Task details: From the entries below, copy out all lines holding "Digital".

*** Recorded data Section Begins ***

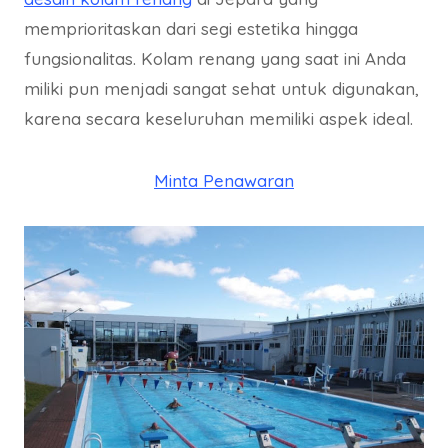
memprioritaskan dari segi estetika hingga
fungsionalitas. Kolam renang yang saat ini Anda
miliki pun menjadi sangat sehat untuk digunakan,
karena secara keseluruhan memiliki aspek ideal.
Minta Penawaran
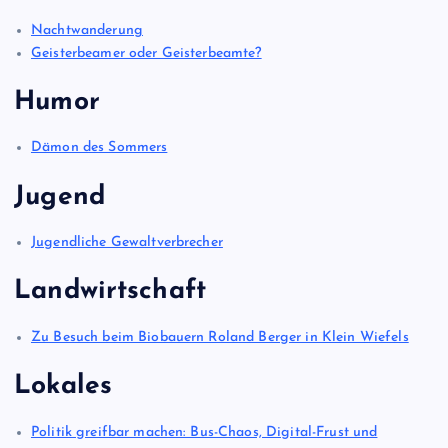
Nachtwanderung
Geisterbeamer oder Geisterbeamte?
Humor
Dämon des Sommers
Jugend
Jugendliche Gewaltverbrecher
Landwirtschaft
Zu Besuch beim Biobauern Roland Berger in Klein Wiefels
Lokales
Politik greifbar machen: Bus-Chaos, Digital-Frust und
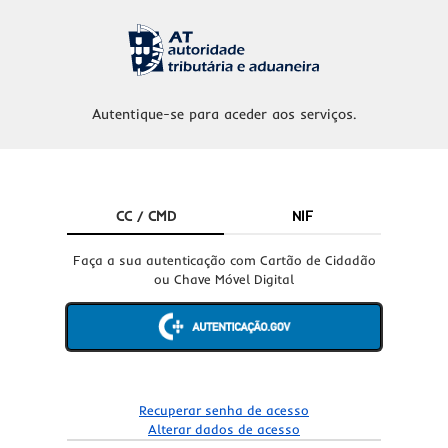
Autentique-se para aceder aos serviços.
CC / CMD
NIF
Faça a sua autenticação com Cartão de Cidadão
ou Chave Móvel Digital
Recuperar senha de acesso
Alterar dados de acesso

*** Recorded data Section Ends ***

Completed task:
Politik greifbar machen: Bus-Chaos, Digital-Frust und
ou Chave Móvel Digital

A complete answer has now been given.